THE STAR OF BETLEHEM

Summary of Gustav Teres S.J. (1931-2007), The Bible and Astronomy, The Magi and the Star in the Gospel. Springer Scientific Publisher Ltd., Budapest. 2000.

 

The principal facts concerning this matter can be summarized in the following points:

1. King Herod the Great died in the Roman year 750 AUC (ab urbe [Romae] condita} = 4 BC, that is, four years before the beginning of the Christian era. According to Matthew, Jesus had been born during the reign of King Herod, and after the visit of the Magi, Herod had all the male children in Bethlehem killed who were two years old or under (Mt 2:16). Most researchers today assume that Jesus was born in 7 BC. This is confirmed by the writing on the Roman Monumentum Ancyranum \ of Caesar Augustus, which gives 746/47 AUC = 8/7 BC as the date for i the first census, which is mentioned in Luke's Gospel at the time of the I birth of Jesus.

2. In 7 BC a very rare and significant astronomical phenomenon was visible: during nine months the two giant planets, Jupiter and Saturn, moved together within the constellation of Pisces, and their western standstill occurred simultaneously near the northern apex of the zodiacal light cone, when it was visible in the meridian of Jerusalem and Bethlehem. At the same time the astronomical point of the vernal equinox moved over from the constellation of Aries into that of Pisces, and, according to an ancient tradition, this event denoted the beginning of a new era.

3. The Magi were astronomers and priests of the Babylonian Marduk temple. In the years of the exile, 598-538 BC, the two great prophets, Ezekiel and Daniel, were active in Babylon. Daniel was appointed as chief counselor by the Chaldaean kings, and he was given the rank of supreme magus (Dn 4:6; 5:11). Early Christian works of art represent the Magi with these two prophets; the Magi are depicted as coming away from them, that is to say from the East towards Jerusalem. Thus they would have known the prophecies about the long expected Messiah, especially the prophecy of the Assyrian magus Balaam, "a star will rise from Jacob, a scepter will come out of Israel" (Num 24:17).

4. Archaeologists have found the archives of the Magi under the ruins of the Babylonian temple. Among the cuneiform tablets are also the star almanacs which give exact astronomical data for the year 305 of the Seleucid era, that is, from 2nd April 7 BC to 18th April 6 BC. Several decades before the birth of Christ the Chaldaean astronomers had precalculated the aspects of Jupiter and Saturn also for the year 7 BC. Modern calculations verify their data. With the aid of electronic computers and planetarium projectors we can reconstruct the celestial phenomena which occurred 2000 years ago.

5. The expressions used by Matthew to describe the rising and the apparent standstill of the star are to be found in ancient astronomical works, both in Babylonian cuneiform writings and Old Greek text books (Aratos, Geminos). These help us to understand better the sentences in Matthew's original text which cannot be correctly translated without knowing the language of ancient astronomy.
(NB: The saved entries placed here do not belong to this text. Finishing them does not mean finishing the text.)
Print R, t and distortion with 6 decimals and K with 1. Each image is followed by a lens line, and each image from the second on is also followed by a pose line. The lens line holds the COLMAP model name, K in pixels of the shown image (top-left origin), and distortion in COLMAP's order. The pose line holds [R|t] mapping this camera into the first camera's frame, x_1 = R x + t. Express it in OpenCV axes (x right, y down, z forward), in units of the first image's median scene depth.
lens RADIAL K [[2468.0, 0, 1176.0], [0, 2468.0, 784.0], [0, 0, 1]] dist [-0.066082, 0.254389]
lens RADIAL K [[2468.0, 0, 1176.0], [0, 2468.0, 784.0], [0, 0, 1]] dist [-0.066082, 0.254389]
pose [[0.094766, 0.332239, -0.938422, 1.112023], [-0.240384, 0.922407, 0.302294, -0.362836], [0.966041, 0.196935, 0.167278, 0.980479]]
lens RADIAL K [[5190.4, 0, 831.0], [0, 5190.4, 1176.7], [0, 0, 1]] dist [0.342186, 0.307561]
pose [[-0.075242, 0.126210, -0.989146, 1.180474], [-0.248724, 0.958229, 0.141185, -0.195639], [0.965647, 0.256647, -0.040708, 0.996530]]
6. The particular language and matter of Matthew's 2nd chapter allow us to conclude that his primary source could be an original account by the Magi, which he tells in an abridged version but without changing the relevant facts. He writes, namely, of things which could only be known to the Magi; they alone could have used those terms which give adequate expression for the evening rising and the apparent standstill of the star.

7. Today several exegetes agree with the opinion that Matthew relates a natural phenomenon, that is, he is speaking of an actual star and not only of a miraculous event. In the text of The New English Bible they have translated the Greek word magoi into "astrologers" who "observed the rising of his star" (Oxford University Press, 1970). Those Magi, however, were not ordinary astrologers, but in the context of the Gospel they were learned priests or "wise men", who were not there to cast a birth horoscope for the awaited king.

8. Modern astronomers agree that the Chaldaeans or Babylonian priests were in possession of very advanced mathematical and astronomical knowledge, and as described in the Gospel the Magi could have seen the conjunction of Jupiter and Saturn while they traveled from Jerusalem to Bethlehem. Nevertheless, the Star of Bethlehem in a wider sense was not only an astronomical event, such as the Jupiter-Saturn conjunction. From a theological point of view it may be considered the concurrence of all the historical, cultural, psychological and astronomical factors of that epoch. It is in this concurrence of all these factors with the birth of Christ that we can recognize, if we wish, a divine intervention.